In questa prospettiva, per cercare di superare la situazione di emergenza in cui siamo ancora immersi, cosa possiamo fare fin da subito? Secondo il sociologo Stefano Allievi è necessario promuovere una gigantesca operazione di ridistribuzione per contrastare i sintomi di una “doppia polarizzazione sociale” che presto si abbatterà sulle nostre comunità. La prima polarizzazione separa quella parte di popolazione che dispone di riserve (materiali, finanziarie, cognitive, relazionali) e l’altra parte che invece non le ha. Secondo Paolo Gubitta (Corriere di Bologna del 18/3/2020): “vanno promossi e sostenuti comportamenti di ‘cittadinanza attiva’, basati sulla capacità della popolazione di organizzarsi in modo multiforme, di mobilitare risorse di qualsiasi tipo, e di agire con logiche specifiche e responsabili per tutelare e prendersi cura dei beni comuni. Ci servono solidarietà e generosità di vicinato”. Ad esempio: “telefoniamo alle persone che sappiamo essere sole”; “rendiamoci disponibili per supportare chi ha bisogno (adesso) di una mano; prestiamo denaro a conoscenti che ne hanno letteralmente bisogno per arrivare a domani o dopodomani; condividiamo le risorse (anche aziendali) con chi ne ha necessità (adesso)”. La seconda polarizzazione è quella che separa chi “ha un posto di lavoro e lo stipendio che non dipendono in modo diretto e immediato dalle dinamiche di mercato, perché garantiti dalla mano pubblica e chi invece sa fin d’ora che posto di lavoro e stipendio sono messi a rischio dall’inevitabile contraccolpo economico con cui faremo i conti appena usciremo dal tunnel dell’emergenza”. Sempre secondo Paolo Gubitta è necessario lanciare un segnale forte. “Come farlo? Chi ha uno stipendio pubblico più che adeguato rispetto alle proprie esigenze si renda disponibile per un ‘prelievo volontario e temporaneo dallo stipendio’, mettendolo a disposizione di chi, senza colpa, rischia il collasso personale, famigliare o aziendale. Se a questa azione di ‘cittadinanza attiva’ si aggiungessero anche tutte le persone benestanti a prescindere dalla natura del datore di lavoro, avremmo fatto una cosa buona e giusta”. In questa prospettiva stanno nascendo iniziative pubbliche e private che si caratterizzano come ‘Fondi di mutuo soccorso’, o ‘Fondi anticrisi’, ‘Aiuti internazionali’ e tendono ad assumere crescente importanza le buone pratiche sociali dei cittadini e degli imprenditori.

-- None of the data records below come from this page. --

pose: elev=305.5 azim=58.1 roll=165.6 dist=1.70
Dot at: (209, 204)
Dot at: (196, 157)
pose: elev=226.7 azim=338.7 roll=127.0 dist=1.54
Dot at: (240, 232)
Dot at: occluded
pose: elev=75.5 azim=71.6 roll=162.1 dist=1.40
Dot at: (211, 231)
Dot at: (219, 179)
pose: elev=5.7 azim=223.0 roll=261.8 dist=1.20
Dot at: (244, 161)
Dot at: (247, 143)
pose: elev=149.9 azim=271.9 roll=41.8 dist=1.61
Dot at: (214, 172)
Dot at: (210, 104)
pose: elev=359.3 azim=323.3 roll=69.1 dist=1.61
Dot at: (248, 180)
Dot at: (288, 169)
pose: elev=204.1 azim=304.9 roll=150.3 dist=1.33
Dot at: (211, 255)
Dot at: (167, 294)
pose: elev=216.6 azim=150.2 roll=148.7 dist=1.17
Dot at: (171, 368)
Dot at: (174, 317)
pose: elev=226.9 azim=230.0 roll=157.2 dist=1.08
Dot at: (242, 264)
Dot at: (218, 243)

Credo che i vari interventi avviati possano costituire i primi fondamenti di quel Sistema di prevenzione e protezione, centrato su un nuovo patto fra amministrazione pubblica e cittadini a cui ho fatto riferimento in precedenza. Anche in questo caso, come in passato in occasione delle grandi innovazioni socio-culturali dell’umanità, è prioritario il ruolo dell’amministrazione pubblica e dei relativi investimenti e interventi economici. Non si può fare riferimento solo alle organizzazioni che operano a livello locale, o nazionale, ma è necessario coinvolgere tutti gli organismi pubblici in ambito europeo e mondiale. In questa specifica occasione la Comunità europea è chiamata ad attivare e a coordinare un piano solidale di aiuti internazionali teso anche a sconfiggere le logiche nazionali e autoreferenziali spesso dominanti. In tale prospettiva l’amministrazione pubblica dovrà essere attenta ai bisogni, alle risorse, ai progetti, alle buone pratiche sociali dei cittadini, alle iniziative e alle sperimentazioni degli imprenditori, per incentivare, supportare, regolare e coordinare questo grande processo innovativo. Non possiamo solo invocare nuovi Piani Marshall, ma fare riferimento a tutte le iniziative di aiuto all’Italia, già attivate, che vanno ben oltre l’esperienza passata del secondo dopoguerra, perché coinvolgono nuovi paesi come Cina, Cuba, Russia, e a quelle che potranno essere incentivate attraverso nuove alleanze internazionali.